As mentioned above, the target placement input can include a
semantic indication in various implementations. In additional or
alternative implementations, the target placement input can
additionally or alternatively include: an image that is similar to
the placement location (e.g., an image of a recycle bin); a
segmentation mask, bounding box, or other spatial identifier of a
location of the target location in an image of the robot's
environment (e.g., determined based on processing the image of the
environment to detect the target location).

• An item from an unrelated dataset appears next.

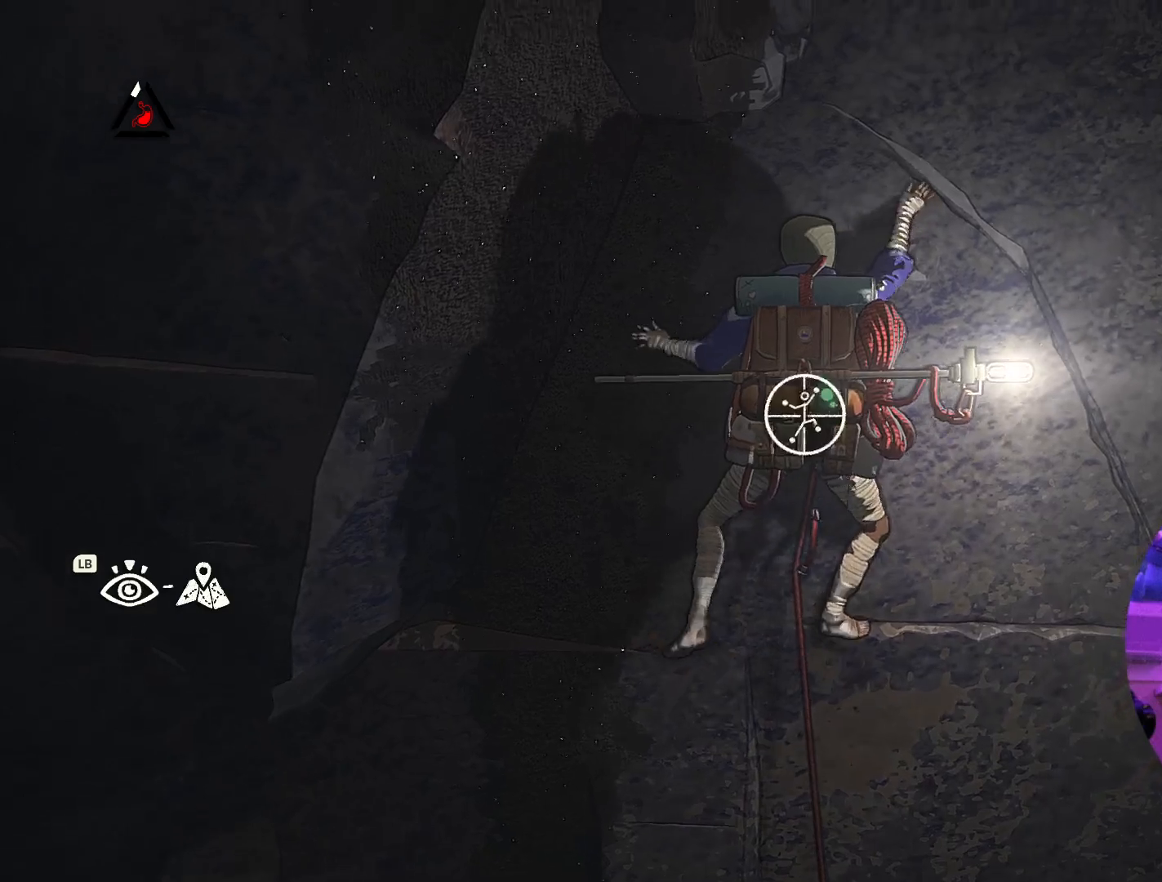
{"buttons": ["R1"], "left_stick": "center", "right_stick": "center", "events": []}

Various implementations can train the machine learning model based
on data from real and/or simulated placement attempts where
corresponding real or simulated robots move a secured object (e.g.,
randomly for a fixed time period), then release the object. Those
placement attempts that lead to the object being placed in a target
location can be used to generate positive training example labels
for corresponding training examples having training example input
with a target placement input that corresponds to the target
location (and can also optionally be used to generate negative
training example labels for corresponding training examples having
training example input with a different target placement input that
does not correspond to the target location). Those placement
attempts that lead to the object not being placed in any target
location can be used to generate negative training example labels
for all corresponding training examples. Each training example can
include training example input with: a "current image" from a
corresponding instance of time of the training example; a candidate
end effector action that defines movement from a "current pose" at
the corresponding instance of time to a "final pose" at a final
instance of time of the placement attempt; and a corresponding
target placement input. Each training example can include a labeled
training example output that indicates whether the placement of the
object was in the target location indicated by the target placement
input of the training example input. Human labeling and/or
automated labeling (e.g., for simulated training examples) can be
utilized.
It is noted that the placement attempts can be performed utilizing
various target locations, various poses for the target locations,
various environments, and various secured objects. For example, a
trash bin can be in a first pose in some placement attempts, in a
second pose in other placement attempts, in a third pose in others,
etc. In these and other manners, the machine learning model can be
trained to be robust and enable placement in a target location in a
variety of environments. Moreover, the machine learning model can
be trained to enable placement in any of a variety of target
locations (e.g., trash bins, recycle bins, compost bins, on a
shelf, beside a plate, on the floor).
Some implementations train the machine learning model using
simulated training examples and/or real training examples.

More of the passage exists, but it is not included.